Provided records section start
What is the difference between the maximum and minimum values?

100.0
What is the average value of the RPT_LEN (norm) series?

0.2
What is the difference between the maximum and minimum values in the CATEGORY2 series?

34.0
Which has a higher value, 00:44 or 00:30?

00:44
Provided records section end
Provided records section start
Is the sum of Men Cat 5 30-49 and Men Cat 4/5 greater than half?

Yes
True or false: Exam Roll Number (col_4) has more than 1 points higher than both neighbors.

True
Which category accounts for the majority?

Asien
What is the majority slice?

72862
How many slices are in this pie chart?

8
Provided records section end
Provided records section start
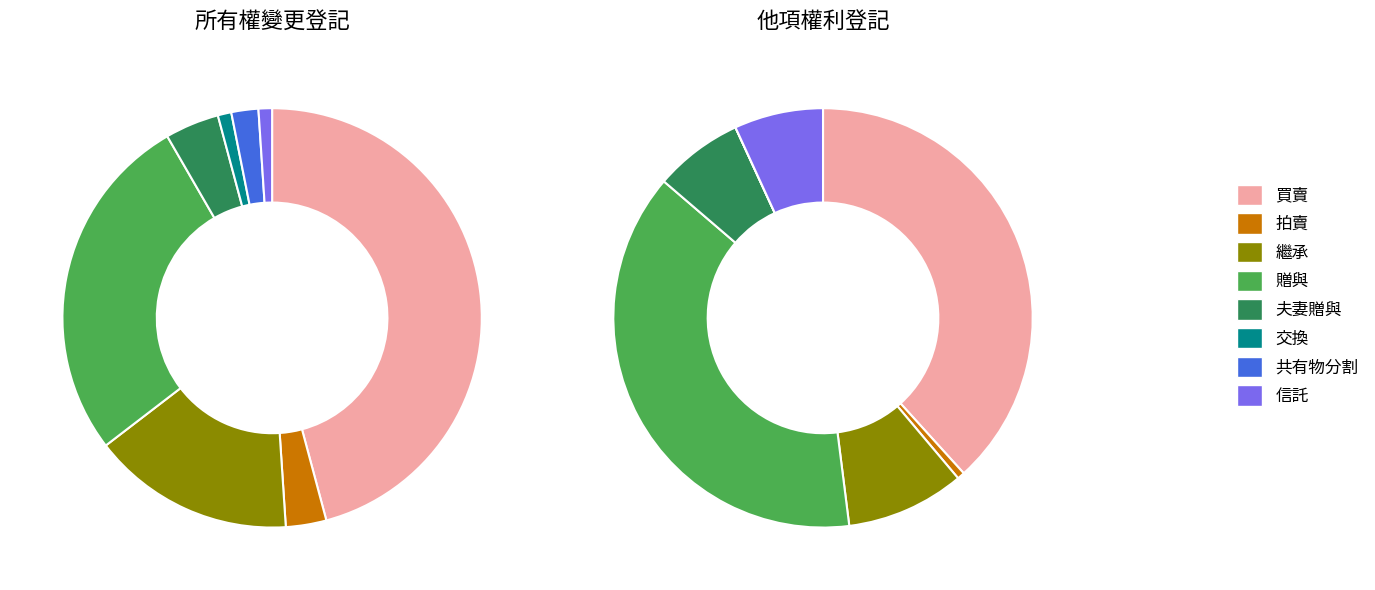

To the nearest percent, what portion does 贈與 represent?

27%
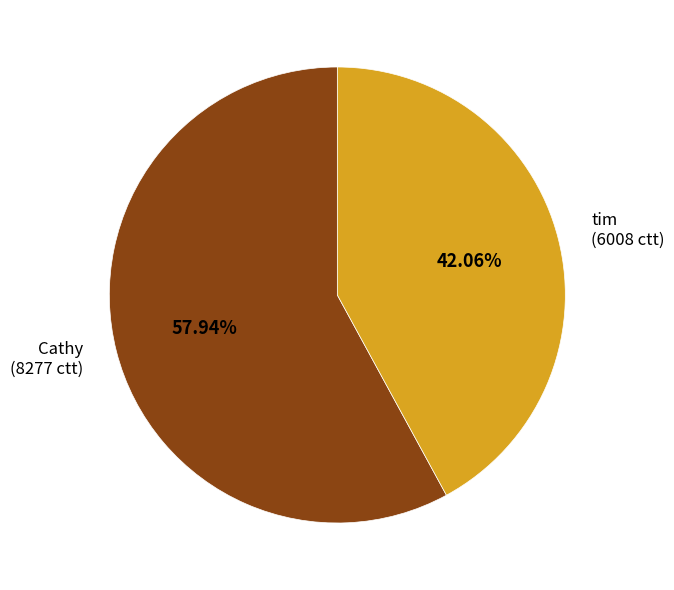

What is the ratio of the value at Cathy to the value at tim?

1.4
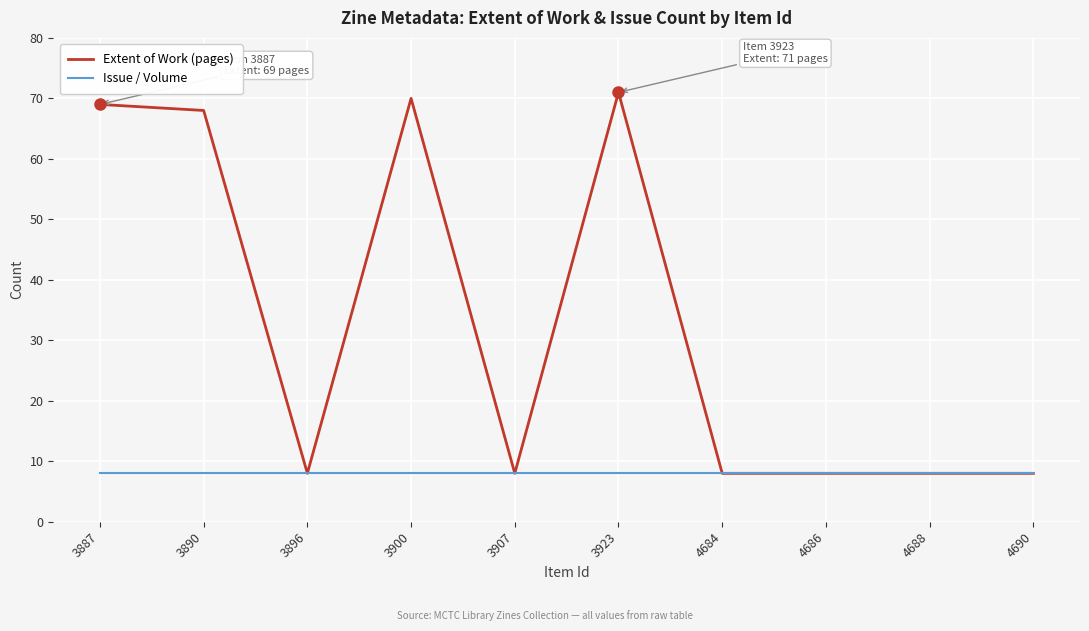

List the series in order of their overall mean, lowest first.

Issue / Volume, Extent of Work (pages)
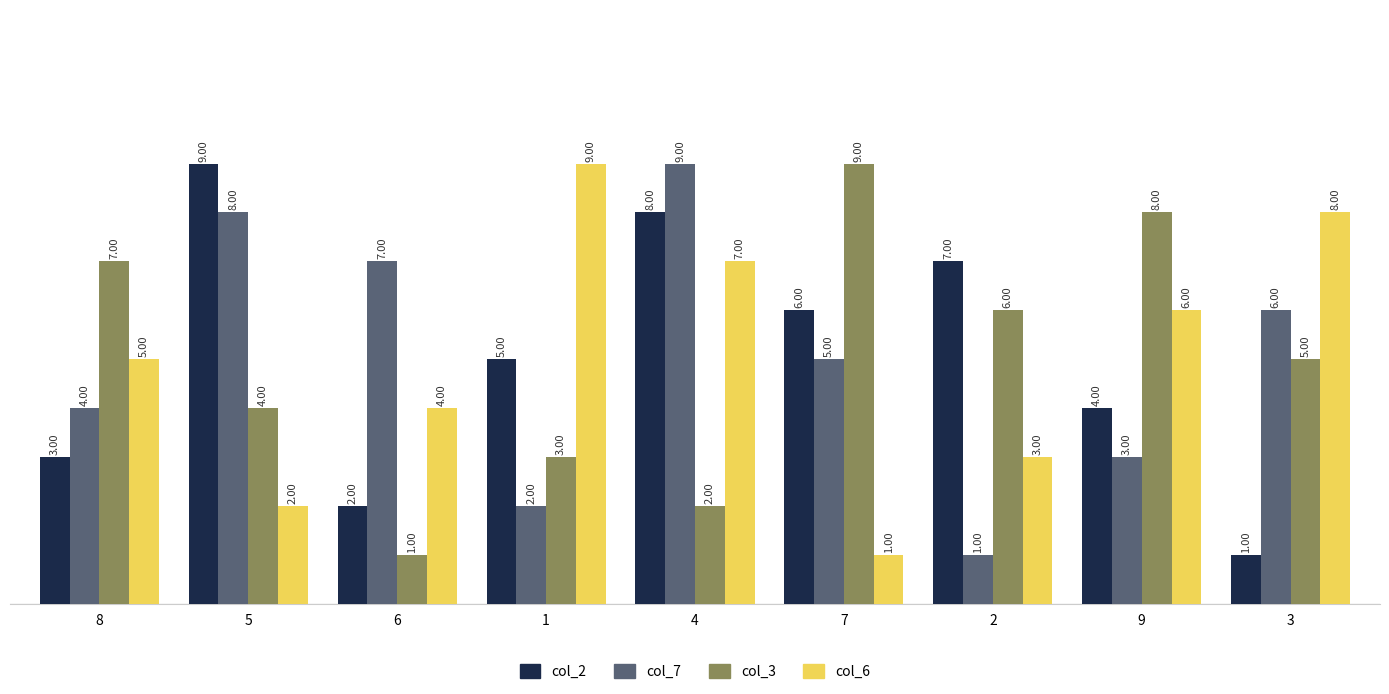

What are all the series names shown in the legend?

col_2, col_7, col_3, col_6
Provided records section end
Problem. Rewrite the lines between the one holding "Is the sum of" and the one holding "How many slices are in this pie chart?", inclusive, swapping "category" for "group" and leaving everything else unchanged.

Answer section.
Is the sum of Men Cat 5 30-49 and Men Cat 4/5 greater than half?

Yes
True or false: Exam Roll Number (col_4) has more than 1 points higher than both neighbors.

True
Which group accounts for the majority?

Asien
What is the majority slice?

72862
How many slices are in this pie chart?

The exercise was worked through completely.